Terapia generacional
Las invasiones bárbaras
11 diciembre, 2003 01:00Marie-Josée Croze y Rémy Girard
En 1986, el canadiense Denys Arcand filmaba El declive del imperio americano y, con ella, una penetrante radiografía crítica de los anhelos y desencantos de una generación (forjada en la estela de las utopías sesentayochistas) que es la suya propia, convocada en torno a un cónclave en el que se hablaba sobre todo de sexo, pero que tenía algo de exorcismo social y de disección antropológica. La pequeña burguesía culta y progresista contemplaba con sorna y con cierto dandysmo intelectual un mundo que amenazaba con engullirla a pesar de la aristocrática autoironía que se aplicaba a sí misma para salvarse de sus propios fracasos.Diecisiete años después, el mismo Arcand convoca a los mismos actores para que interpreten a los mismos personajes y para levantar acta del efecto producido sobre todos ellos por el paso del tiempo. La nueva sesión toma la forma de una terapia colectiva puesta al día en términos históricos y actualizada con la presencia de algunos personajes jóvenes que son convocados en tanto que supuestos representantes de las nuevas generaciones llamadas a prolongar, o a transgredir, la herencia cultural del entorno en el que se mueven y del que son tributarios.

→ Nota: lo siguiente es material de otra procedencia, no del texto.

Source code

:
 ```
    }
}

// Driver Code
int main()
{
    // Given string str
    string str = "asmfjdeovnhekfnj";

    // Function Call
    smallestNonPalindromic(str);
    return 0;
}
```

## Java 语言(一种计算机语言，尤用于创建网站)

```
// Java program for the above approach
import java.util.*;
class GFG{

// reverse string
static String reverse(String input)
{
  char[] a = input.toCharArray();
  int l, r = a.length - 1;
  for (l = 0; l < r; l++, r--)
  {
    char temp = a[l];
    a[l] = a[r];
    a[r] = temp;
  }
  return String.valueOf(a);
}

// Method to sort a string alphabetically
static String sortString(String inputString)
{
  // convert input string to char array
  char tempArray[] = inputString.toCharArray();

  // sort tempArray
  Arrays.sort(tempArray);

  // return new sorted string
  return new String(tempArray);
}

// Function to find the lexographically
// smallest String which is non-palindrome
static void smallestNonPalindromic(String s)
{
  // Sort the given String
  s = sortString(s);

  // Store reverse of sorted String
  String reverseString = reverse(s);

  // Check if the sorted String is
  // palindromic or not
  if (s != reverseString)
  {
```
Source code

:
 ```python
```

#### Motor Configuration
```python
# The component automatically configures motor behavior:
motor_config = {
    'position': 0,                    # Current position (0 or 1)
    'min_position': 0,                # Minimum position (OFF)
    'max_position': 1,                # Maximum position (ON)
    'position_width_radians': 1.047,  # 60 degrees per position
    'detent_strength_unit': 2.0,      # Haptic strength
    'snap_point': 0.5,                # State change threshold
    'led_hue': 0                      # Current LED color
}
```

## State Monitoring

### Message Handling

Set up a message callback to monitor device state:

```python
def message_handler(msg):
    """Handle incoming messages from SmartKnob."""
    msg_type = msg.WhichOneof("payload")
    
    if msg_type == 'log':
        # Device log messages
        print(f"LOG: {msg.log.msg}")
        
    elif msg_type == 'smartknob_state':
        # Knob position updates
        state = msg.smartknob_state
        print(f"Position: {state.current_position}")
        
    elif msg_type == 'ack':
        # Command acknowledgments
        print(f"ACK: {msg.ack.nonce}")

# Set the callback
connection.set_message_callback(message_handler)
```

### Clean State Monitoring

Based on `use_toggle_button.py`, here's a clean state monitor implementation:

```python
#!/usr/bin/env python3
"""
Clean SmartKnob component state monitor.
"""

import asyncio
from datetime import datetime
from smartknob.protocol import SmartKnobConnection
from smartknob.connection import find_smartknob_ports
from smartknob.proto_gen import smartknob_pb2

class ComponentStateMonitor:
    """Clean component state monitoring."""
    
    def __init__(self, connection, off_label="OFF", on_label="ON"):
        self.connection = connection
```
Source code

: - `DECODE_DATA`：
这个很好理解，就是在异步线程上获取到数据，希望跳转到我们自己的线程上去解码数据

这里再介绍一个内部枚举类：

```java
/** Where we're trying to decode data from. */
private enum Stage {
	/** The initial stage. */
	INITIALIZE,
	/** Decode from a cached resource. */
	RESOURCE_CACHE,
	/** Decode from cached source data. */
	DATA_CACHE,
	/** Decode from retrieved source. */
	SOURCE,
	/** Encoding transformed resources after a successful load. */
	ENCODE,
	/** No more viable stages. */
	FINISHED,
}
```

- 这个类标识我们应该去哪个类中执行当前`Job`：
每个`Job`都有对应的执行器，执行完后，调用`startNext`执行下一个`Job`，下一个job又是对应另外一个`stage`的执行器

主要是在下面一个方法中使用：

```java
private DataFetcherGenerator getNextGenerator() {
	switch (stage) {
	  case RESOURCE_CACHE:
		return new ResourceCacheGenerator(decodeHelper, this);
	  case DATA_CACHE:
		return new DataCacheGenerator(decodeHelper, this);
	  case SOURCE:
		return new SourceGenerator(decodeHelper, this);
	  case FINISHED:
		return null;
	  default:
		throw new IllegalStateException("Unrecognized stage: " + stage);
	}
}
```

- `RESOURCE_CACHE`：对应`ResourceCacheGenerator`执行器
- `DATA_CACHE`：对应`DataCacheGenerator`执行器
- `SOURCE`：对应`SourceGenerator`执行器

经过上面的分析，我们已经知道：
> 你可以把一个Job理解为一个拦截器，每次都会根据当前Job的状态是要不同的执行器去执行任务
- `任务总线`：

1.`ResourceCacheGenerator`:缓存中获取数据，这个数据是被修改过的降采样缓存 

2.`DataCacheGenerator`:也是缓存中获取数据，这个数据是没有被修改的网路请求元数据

El mismo espíritu cáustico, las mismas dosis de cinismo y la misma mirada ambigua hacia los personajes presiden, de nuevo, esta segunda entrega de la saga, filmada con un registro prosaico perfectamente emparentable con los códigos de la primera. Si allí la metáfora sobre el "declive del imperio americano" aludía al ensimismamiento endogámico en el que habían terminado por naufragar las juveniles ideas de liberación sexual, de progreso social y de revuelta política, aquí Las invasiones bárbaras remiten a la amenaza que la nueva sociedad de la globalización, del dinero rápido y del mercado triunfante, suponen para una generación que se siente, de nuevo, atrapada y fracasada, víctima de sus propias contradicciones.
El reencuentro de familiares y amigos alrededor de la figura central del padre (confinado en un hospital y a las puertas de la muerte) sirve aquí de pretexto a Denys Arcand para escenificar -con tanta complacencia como aparente vitriolo- la distancia con que sus criaturas se esfuerzan por contemplarse a sí mismas en un doble movimiento de disimulada autoconciencia y de autoindulgente ironía a la hora de comentar el paisaje político, moral y cultural contemporáneo.
Queda la duda, e incluso la sospecha, de si acaso esa indulgencia con que los personajes se autoperdonan no acaba por contaminar, también, a la mirada global, a la óptica desde la que el cineasta contempla a sus criaturas, por las que siente un transparente cariño. La empatía evidente, incluso la ternura, con que los filma y con que los pone en escena explica, a la postre, tanto las limitaciones de la propuesta (extensibles a su condición de terapia discursiva, basada más sobre la palabra que sobre la imagen) como el modesto alcance de este pretendido diagnóstico generacional.